In the Yanez case, the lawyer affirmatively accepted the case, as the lawyer in the hypothetical did.  This is an “accidental client” in the sense that no one structured the relationship at the outset of the case.  The lawyer “accidently” fell into this client in the middle of the case.  This makes it more difficult to do a proper conflicts check.

This situation often occurs in situations where an employee asks the corporation’s lawyer, “Are you my lawyer?” and the lawyer says “yes,” likely thinking she needs to do so to protect the attorney-client privilege. However, the lawyer should be thinking about the consequences of accepting the attorney-client relationship.

A problem can arise if the witness tells the lawyer something the lawyer should tell the company, but the witness requests that it not be shared with the company. Under Rule 1.6, which addresses the duty of confidentiality, there is no co-client exception to lawyer confidentiality.  Now the lawyer is put in a tough position.  The lawyer has information that he or she needs to share with the corporation, but cannot.  The only option is for the lawyer to tell the company that there is a conflict and the lawyer needs to withdraw.  A lawyer cannot tell the employee that there is an attorney-client relationship without the loyalties that go along with that.

Richmond said attorneys need to think about the conflict of interest problems when representing both a corporate employee and the corporation. Most of the time, it is not a problem.  However, when it becomes a problem, it is usually a major one. Freivogel added that if you are representing an employee at a deposition under these circumstances, you need to consider stopping the deposition if the witness says something harmful to themselves.  If you think the employee might be lying, he or she may need a criminal attorney.  The best course is just to suspend the deposition at that time.

Hypothetical No. 4 (Lawyer Mobility)

Larry Lateral at Firm 1 neither works on, nor bills time to Big Case. Another lawyer at Firm 1, Paul Partner, at lunch, confides in Larry about a potential problem with Big Case.  Sometime thereafter, Larry decides to join Firm 2 and for conflicts purposes, shares a list of all matters handled at Firm 1.  Big Case is not on the list.  Firm 2 is on the other side of Big Case.  After Larry settles in at Firm 2, Firm 2 serves Firm 1 with a discovery request that smells like Firm 1 might have been tipped off about the problem.  Paul calls Larry, now at Firm 2, and asks, “What the hell are you guys doing over there?”  Larry says, “I can’t talk about it.”

In a situation such as this, Firm 1 might try to disqualify Firm 2. Although Larry did no work on Big Case, he left Firm 1 with material information about it.  If Firm 2 gets disqualified, it could get sued, and Firm 1 could also potentially go after Larry.

Lawyers who move can cause serious problems at their new firm.

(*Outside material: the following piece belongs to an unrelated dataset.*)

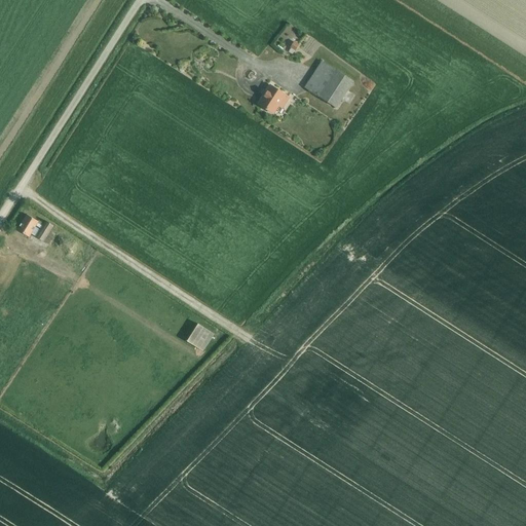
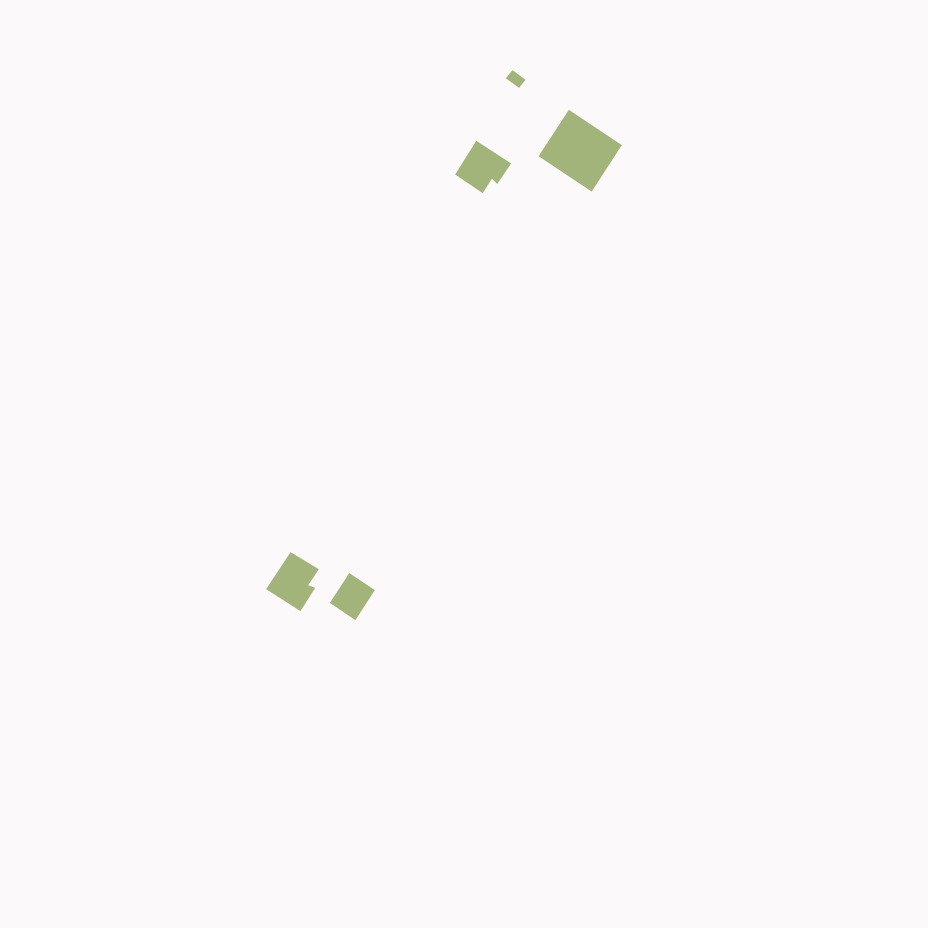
building: [17,215,54,245] -> none
building: none -> [265,551,320,612]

Motions to disqualify and issues surrounding a potential conflict can be costly.  One solution to conflicts caused by switching firms is a screen; however, courts have found that some firms are too small for a screen to work.  The ABA Model Rules were modified to recognize screening, but it is important to always notify the other firm that a screen is being used.  In additional to lawyers, paralegals and secretaries can also cause conflict issues for lawyers.

Thar suggested that when dealing with laterals, the new firm really needs to grill them on the work they performed. Even if the lateral does 95 percent corporate work, he or she might have done a small amount of work on a litigation case, which the firm needs to know about.  This might be something the lateral forgets to put on a conflict form, so it is important for the firm to check into the matter.  Even 10 hours of work on a case can cause a conflict.